ABD, İçişleri Bakanı Süleyman Soylu ve Adalet Bakanı Abdulhamit Gül’e yaptırım uygulama kararı alındığı duyurdu.
Beyaz Saray Sözcüsü Sarah Sanders, kararın rahip Andrew Brunson tutuklanması nedeniyle alındığını söyledi. Sanders, “Yaptırım gerekçesi Brunson’un tutuklanmasındaki rolleri” ifadelerini kullandı.
ABD Hazine Bakanı Steven Mnuchin de “Pastör Brunson’ın haksız şekilde tutuklanması ve devam eden dava kabul edilemez” dedi.
ABD Hazine Bakanlığı’ndan yapılan yazılı açıklamada, yaptırım kararının Magnitsky Yasası’na dayanılarak alındığı kaydedildi. Karara göre, iki bakanın ABD yasalarının geçerli olduğu yerlerde sahip olduğu malvarlığı donduruldu; yeni malvarlığı edinmesi engellendi, Amerikalıların kendisiyle mali konularda temas kurması yasaklandı.

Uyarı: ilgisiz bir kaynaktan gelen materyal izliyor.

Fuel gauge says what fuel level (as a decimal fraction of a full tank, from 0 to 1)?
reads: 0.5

İzmir’deki Diriliş Kilisesi’nin Pastörü Andrew Craig Brunson, 9 Aralık 2016’da tutuklanmıştı. “FETÖ ve PKK adına suç işlemek” ve “casusluk” iddiasıyla Brunson hakkında dava açılmıştı. Geçtiğimiz 25 Temmuz’da, tutuklu olarak yargılanan Brunson’ın ev hapsine alınmasına kararı verilmişti.
Ev hapsi kararının ardından ABD Başkanı Donald Trump ve Başkan Yardımcısı Mike Pence, Brunson serbest bırakılana kadar Türkiye’ye yaptırım uygulanabileceği açıklamışlardı.

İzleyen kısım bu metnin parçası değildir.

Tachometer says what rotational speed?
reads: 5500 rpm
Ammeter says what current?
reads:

ABD’nin Magnitsky Yasası nedir?
ABD’nin İçişleri Bakanı Süleyman Soylu ve Adalet Bakanı Abdulhamit Gül hakkında alınan kararın kaynağı olan Magnitsky Yasası ilke olarak Rusya ile yaşanan bir krizle ortaya çıkmıştı.
Hermitage Capital Management Fonu avukatlarından Sergey Magnitsky’nin, 2009’da Rusya’da gözaltındayken hayatını kaybetmesinin ardından ABD ve Avrupa ülkeleri, Rusya’nın gözaltı süresince gerekli önlemleri almadığını savunarak, sorumlu bürokratların cezalandırılmasını istemişti.
Bu kapsamda 2012 yılında ABD’de kabul edilen Magnitsky Yasası, insan hakları ihlallerinde bulunduğu belirtilen Rus bürokratların ABD’ye girişinin engellenmesi de dahil bir dizi yaptırımların hayata geçirilmesini öngörüyor.